[Saved data entries]
══════

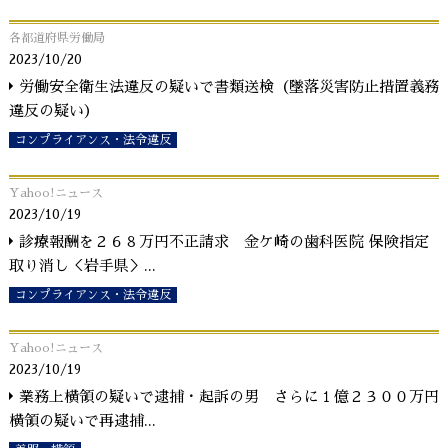
各都道府県労働局
2023/10/20
労働安全衛生法違反の疑いで書類送検（墜落災害防止措置義務
違反の疑い）
コンプライアンス・法令違反
Yahoo!ニュース
2023/10/19
診療報酬を２６８万円不正請求 金ケ崎の歯科医院 保険指定
取り消し＜岩手県＞
...
コンプライアンス・法令違反
Yahoo!ニュース
2023/10/19
業務上横領の疑いで逮捕・起訴の男 さらに１億２３００万円
横領の疑いで再逮捕
...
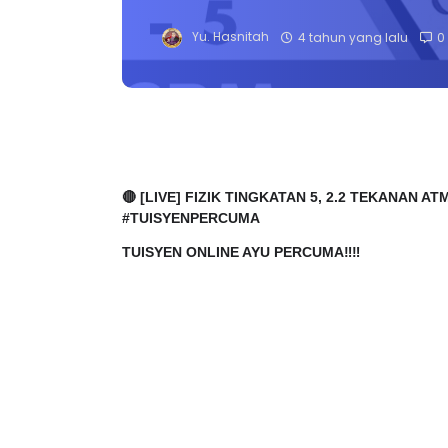
Yu. Hasnitah
4 tahun yang lalu
0
🔴 [LIVE] FIZIK TINGKATAN 5, 2.2 TEKANAN A
#TUISYENPERCUMA
TUISYEN ONLINE AYU PERCUMA‼️‼️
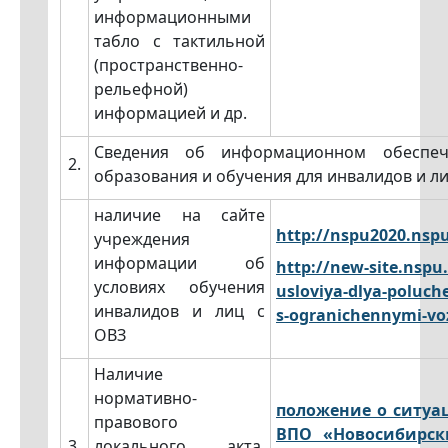
информационными
табло с тактильной
(пространственно-
рельефной)
информацией и др.
Сведения об информационном обеспече
2.
образования и обучения для инвалидов и ли
наличие на сайте
http://nspu2020.nsp
учреждения
информации об
http://new-site.nspu
условиях обучения
usloviya-dlya-poluc
инвалидов и лиц с
s-ogranichennymi-v
ОВЗ
Наличие
нормативно-
положение о ситу
правового
ВПО «Новосибирск
3.
локального акта,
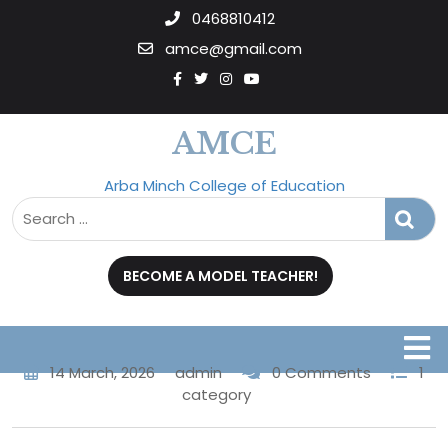
0468810412
amce@gmail.com
AMCE
Arba Minch College of Education
BECOME A MODEL TEACHER!
14 March, 2026
admin
0 Comments
1
category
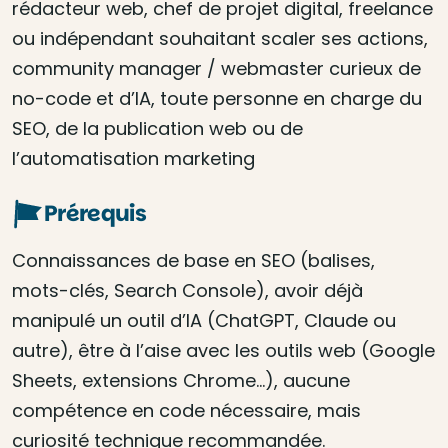
rédacteur web, chef de projet digital, freelance
ou indépendant souhaitant scaler ses actions,
community manager / webmaster curieux de
no-code et d’IA, toute personne en charge du
SEO, de la publication web ou de
l’automatisation marketing
Prérequis
Connaissances de base en SEO (balises,
mots-clés, Search Console), avoir déjà
manipulé un outil d’IA (ChatGPT, Claude ou
autre), être à l’aise avec les outils web (Google
Sheets, extensions Chrome…), aucune
compétence en code nécessaire, mais
curiosité technique recommandée.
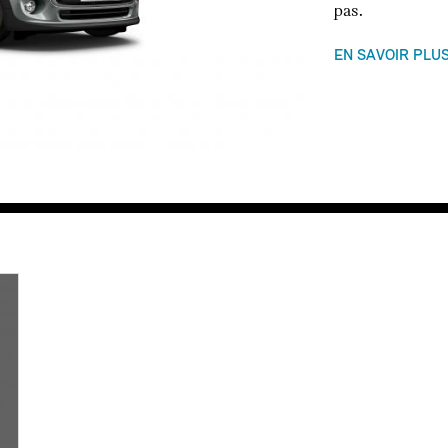
pas.
EN SAVOIR PLU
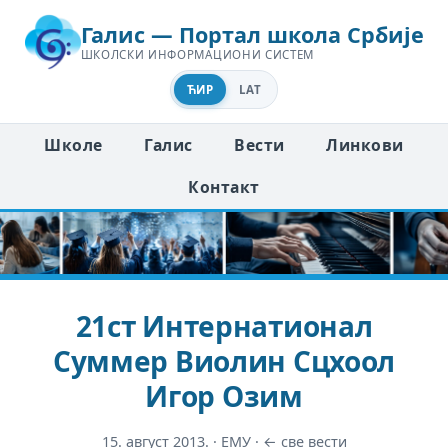
Галис — Портал школа Србије
ШКОЛСКИ ИНФОРМАЦИОНИ СИСТЕМ
ЋИР
LAT
Школе
Галис
Вести
Линкови
Контакт
21ст Интернатионал
Суммер Виолин Сцхоол
Игор Озим
15. август 2013.
·
ЕМУ
·
← све вести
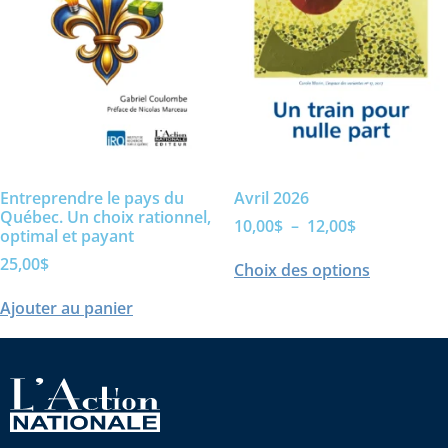
Entreprendre le pays du
Avril 2026
Québec. Un choix rationnel,
10,00
$
–
12,00
$
optimal et payant
25,00
$
Choix des options
Ajouter au panier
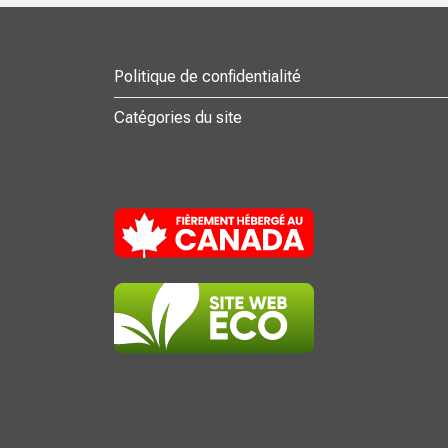
Politique de confidentialité
Catégories du site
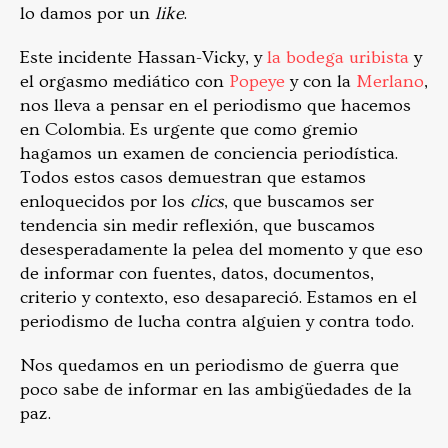
lo damos por un
like
.
Este incidente Hassan-Vicky, y
la bodega uribista
y
el orgasmo mediático con
Popeye
y con la
Merlano
,
nos lleva a pensar en el periodismo que hacemos
en Colombia. Es urgente que como gremio
hagamos un examen de conciencia periodística.
Todos estos casos demuestran que estamos
enloquecidos por los
clics
, que buscamos ser
tendencia sin medir reflexión, que buscamos
desesperadamente la pelea del momento y que eso
de informar con fuentes, datos, documentos,
criterio y contexto, eso desapareció. Estamos en el
periodismo de lucha contra alguien y contra todo.
Nos quedamos en un periodismo de guerra que
poco sabe de informar en las ambigüedades de la
paz.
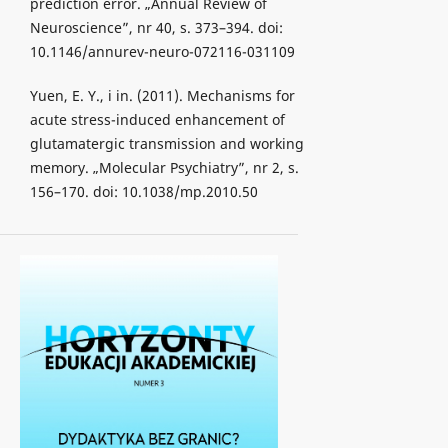
prediction error. „Annual Review of
Neuroscience”, nr 40, s. 373–394. doi:
10.1146/annurev-neuro-072116-031109
Yuen, E. Y., i in. (2011). Mechanisms for
acute stress-induced enhancement of
glutamatergic transmission and working
memory. „Molecular Psychiatry”, nr 2, s.
156–170. doi: 10.1038/mp.2010.50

══════

## [TO-DO ITEM]
Although the records include pictures, the copy should reproduce every line exactly and none of the pictures.

## [SOLUTION FOR THIS PROBLEM]
各都道府県労働局
2023/10/20
労働安全衛生法違反の疑いで書類送検（墜落災害防止措置義務
違反の疑い）
コンプライアンス・法令違反
Yahoo!ニュース
2023/10/19
診療報酬を２６８万円不正請求 金ケ崎の歯科医院 保険指定
取り消し＜岩手県＞
...
コンプライアンス・法令違反
Yahoo!ニュース
2023/10/19
業務上横領の疑いで逮捕・起訴の男 さらに１億２３００万円
横領の疑いで再逮捕
...
Yu. Hasnitah
4 tahun yang lalu
0
🔴 [LIVE] FIZIK TINGKATAN 5, 2.2 TEKANAN A
#TUISYENPERCUMA
TUISYEN ONLINE AYU PERCUMA‼️‼️
информационными
табло с тактильной
(пространственно-
рельефной)
информацией и др.
Сведения об информационном обеспече
2.
образования и обучения для инвалидов и ли
наличие на сайте
http://nspu2020.nsp
учреждения
информации об
http://new-site.nspu
условиях обучения
usloviya-dlya-poluc
инвалидов и лиц с
s-ogranichennymi-v
ОВЗ
Наличие
нормативно-
положение о ситу
правового
ВПО «Новосибирск
3.
локального акта,
0468810412
amce@gmail.com
AMCE
Arba Minch College of Education
BECOME A MODEL TEACHER!
14 March, 2026
admin
0 Comments
1
category
rédacteur web, chef de projet digital, freelance
ou indépendant souhaitant scaler ses actions,
community manager / webmaster curieux de
no-code et d’IA, toute personne en charge du
SEO, de la publication web ou de
l’automatisation marketing
Prérequis
Connaissances de base en SEO (balises,
mots-clés, Search Console), avoir déjà
manipulé un outil d’IA (ChatGPT, Claude ou
autre), être à l’aise avec les outils web (Google
Sheets, extensions Chrome…), aucune
compétence en code nécessaire, mais
curiosité technique recommandée.
pas.
EN SAVOIR PLU
Галис — Портал школа Србије
ШКОЛСКИ ИНФОРМАЦИОНИ СИСТЕМ
ЋИР
LAT
Школе
Галис
Вести
Линкови
Контакт
21ст Интернатионал
Суммер Виолин Сцхоол
Игор Озим
15. август 2013.
·
ЕМУ
·
← све вести
Entreprendre le pays du
Avril 2026
Québec. Un choix rationnel,
10,00
$
–
12,00
$
optimal et payant
25,00
$
Choix des options
Ajouter au panier
Politique de confidentialité
Catégories du site
lo damos por un
like
.
Este incidente Hassan-Vicky, y
la bodega uribista
y
el orgasmo mediático con
Popeye
y con la
Merlano
,
nos lleva a pensar en el periodismo que hacemos
en Colombia. Es urgente que como gremio
hagamos un examen de conciencia periodística.
Todos estos casos demuestran que estamos
enloquecidos por los
clics
, que buscamos ser
tendencia sin medir reflexión, que buscamos
desesperadamente la pelea del momento y que eso
de informar con fuentes, datos, documentos,
criterio y contexto, eso desapareció. Estamos en el
periodismo de lucha contra alguien y contra todo.
Nos quedamos en un periodismo de guerra que
poco sabe de informar en las ambigüedades de la
paz.
prediction error. „Annual Review of
Neuroscience”, nr 40, s. 373–394. doi:
10.1146/annurev-neuro-072116-031109
Yuen, E. Y., i in. (2011). Mechanisms for
acute stress-induced enhancement of
glutamatergic transmission and working
memory. „Molecular Psychiatry”, nr 2, s.
156–170. doi: 10.1038/mp.2010.50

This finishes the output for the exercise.